Poupança trágica

João, metalúrgico, parece reunir coragem, olhando a marmita de alumínio que se encontra no colo, destampada. — “Hoje ou amanhã? — questiona-se. Está com medo — e não é para menos —, mas sabe que terá coragem de fazer o que considera necessário. Na verdade, necessário não é, mas quem consegue enfiar juízo na cabeça de um homem, na sua situação? Hesita apenas quanto ao momento de agir. Mas se deixar para amanhã, a tensão será a mesma ou maior. Quanto mais depressa resolver o problema, melhor.

  Neste exato momento, encontra-se sentado no chão da fábrica, pernas estendidas, costa apoiada na parede. É hora do almoço e, à sua volta, cerca de quinze colegas comem o almoço que trouxeram de casa. O operário mais próximo, o “Canhoto” — que ele considerar um mau caráter — está saboreando, com exibicionismo, uma sobrecoxa de frango grelhado. Dos presentes, é o que sempre come melhor. Frequentemente se dá ao luxo de almoçar na lanchonete da esquina, sem preocupação com o preço, às vezes até pagando a despesa de alguns colegas. Tem prestígio dentro do sindicato. — “O que está acontecendo com ele? Matou a tia rica solteira e recebeu a herança”?

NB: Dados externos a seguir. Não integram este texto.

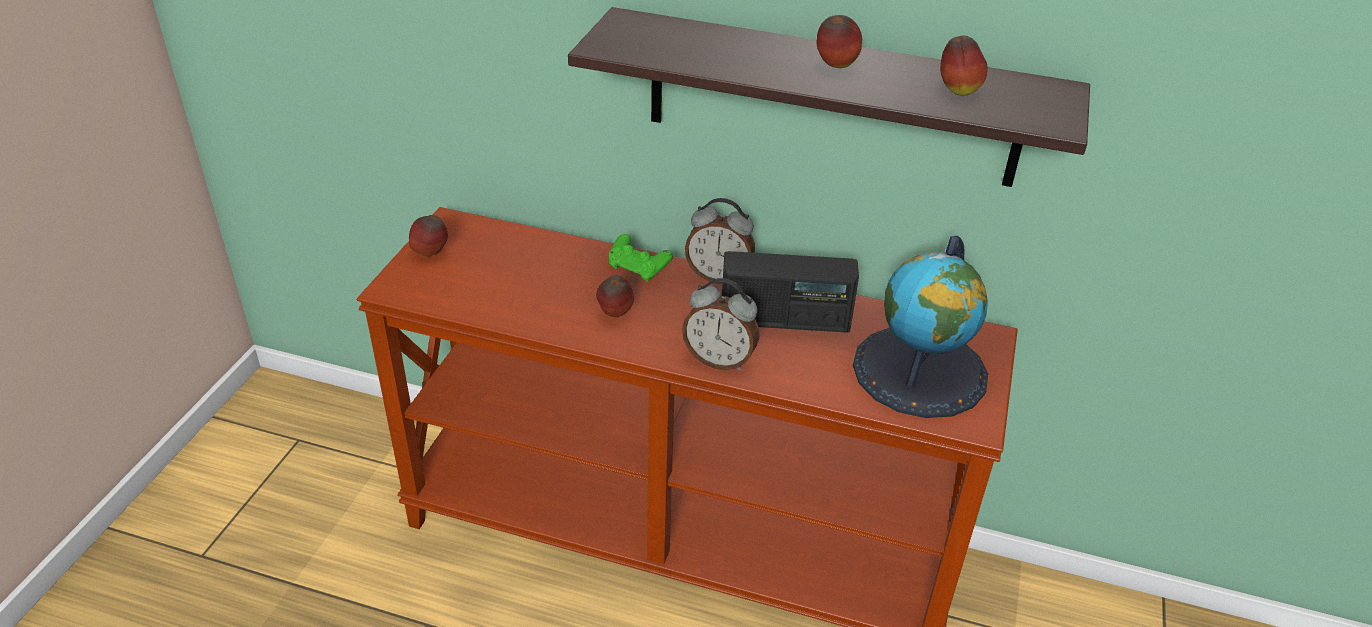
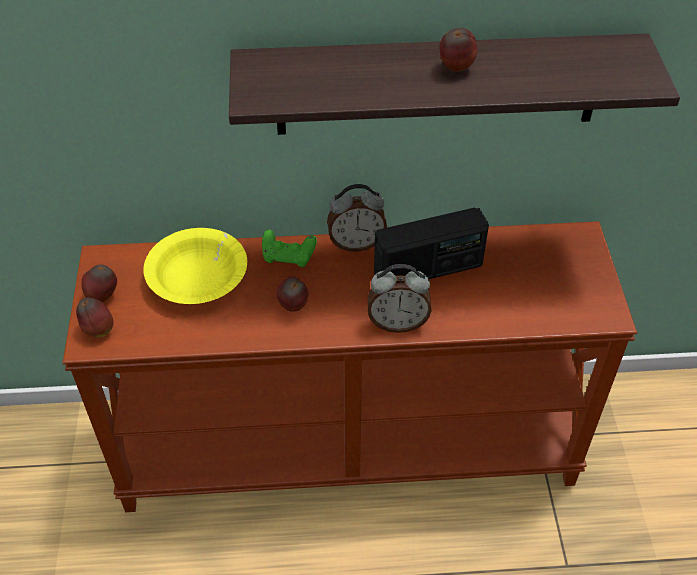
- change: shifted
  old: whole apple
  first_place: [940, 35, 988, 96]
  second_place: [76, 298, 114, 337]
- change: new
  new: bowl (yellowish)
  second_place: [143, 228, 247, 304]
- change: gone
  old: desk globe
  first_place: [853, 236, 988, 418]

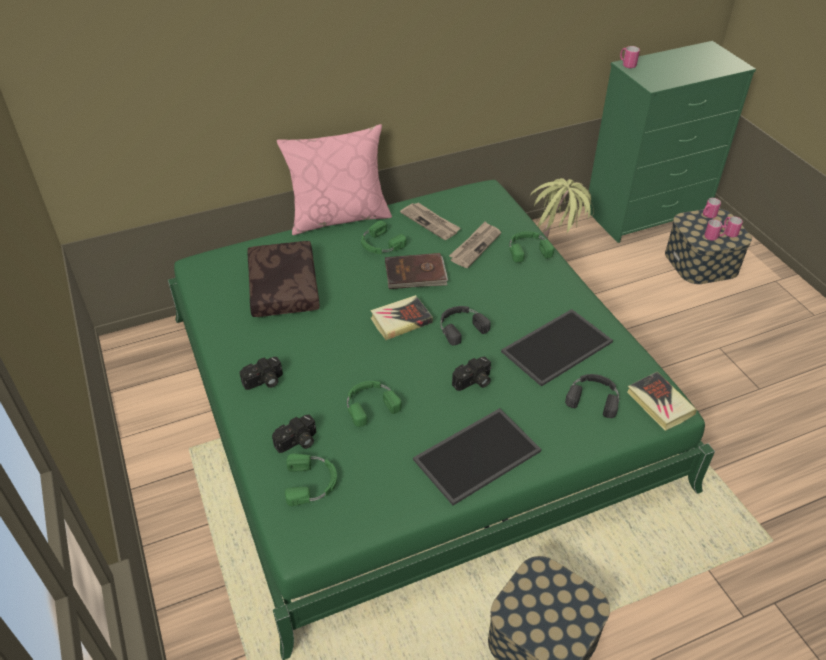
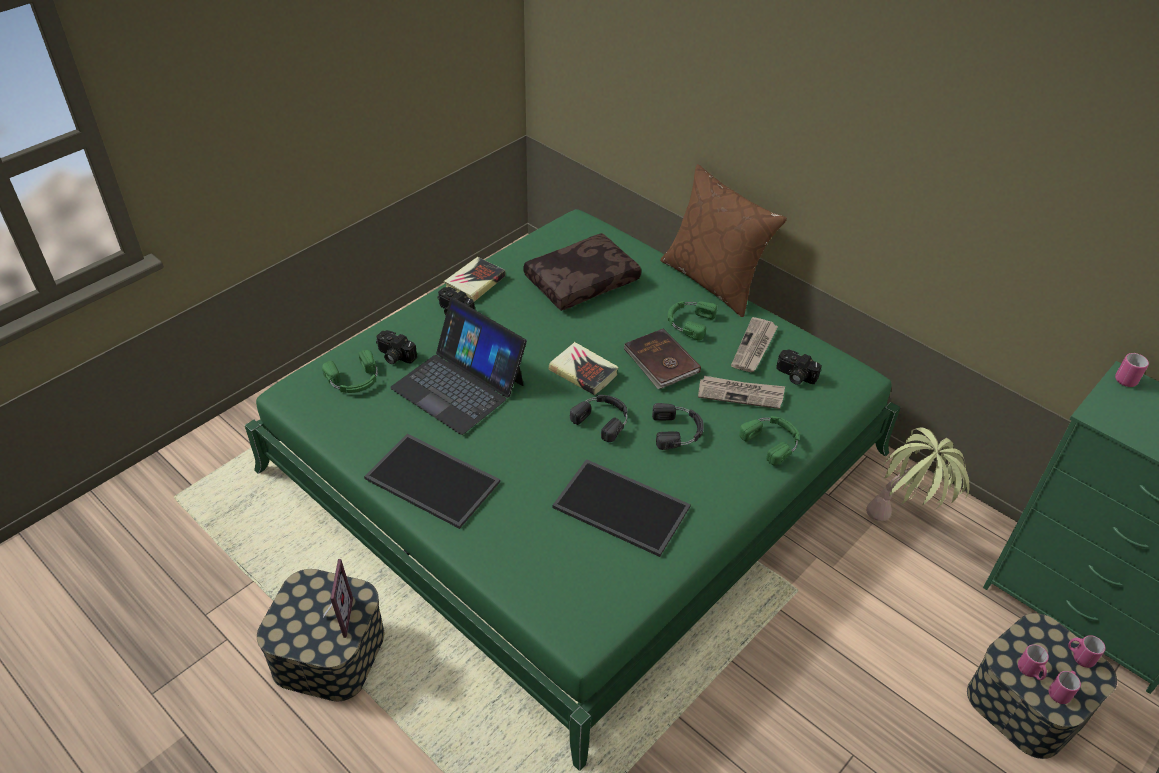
- change: new
  new: picture frame
  second_place: [323, 559, 353, 638]
- change: swapped
  old: headset (green)
  new: portable computer
  first_place: [347, 381, 402, 427]
  second_place: [390, 298, 527, 435]
- change: shifted
  old: volume
  first_place: [627, 372, 697, 431]
  second_place: [444, 257, 505, 302]
- change: shifted
  old: headset (blackish)
  first_place: [565, 374, 619, 418]
  second_place: [652, 403, 704, 450]
- change: repainted
  old: throw pillow (pink-coloured)
  new: throw pillow (brown)
  first_place: [277, 124, 392, 235]
  second_place: [660, 164, 787, 317]
- change: shifted
  old: still camera
  first_place: [452, 357, 491, 391]
  second_place: [776, 349, 822, 385]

   A visão do frango grelhado aguça involuntariamente o apetite do João que passa a olhar o ovo frito, montado no arroz, que trouxe de casa. A sobremesa será uma banana. Não compreende como possa sentir fome num momento tão difícil quanto este. Pelo jeito, corpo e alma, nele, vivem separados.

 Teme vomitar se logo após o almoço fizer o que pretende. Mas, se agir antes permanecerá com fome, pois não conseguirá comer em seguida.

Enquanto hesita, confere seu “extrato bancário”, que não está escrito em papel, mas em carne, ossos e unhas: sua mão esquerda, um membro grande, moreno, ossudo. Mão de homem alto. Difere anatomicamente da normalidade pela falta de duas falangetas. E também difere em seu significado econômico porque ela é sua “caderneta de poupança”.

Explico: nosso homem, quando em dificuldade financeira, esmaga “involuntariamente” na prensa rápida da fábrica um pedaço de dedo, recebendo a indenização acidentária.

A primeira “aplicação dedal”, lembra-se, foi uma falangeta que serviu para pagar aluguéis atrasados, evitando o despejo. A segunda — pasmem, mas com cautela, porque o consumismo inventa coisas do arco da velha — para comprar uma televisão a cores, pressão das duas filhas, já mocinhas, que alegavam passar muito tempo na rua porque não havia televisão “que prestasse” em casa. Elas nunca souberam do sacrifício.

A ideia de obter recursos “aplicando” pequenas frações de sua anatomia surgira por acaso, quando de um acidente — verdadeiro, involuntário — sofrido por um colega. Este, no fim do horário de trabalho, distraído, não afastara a tempo a mão. Apenas levara um susto quando a prensa baixara, com força e velocidade. Retirando o membro de imediato, esse colega chegara a pensar: “Quase pegou minha mão!”  Mal pensou viu dois dedos bem amassadinhos na placa de aço. Aí, quase desmaiara. Não de dor, mas de susto. A dor veio depois.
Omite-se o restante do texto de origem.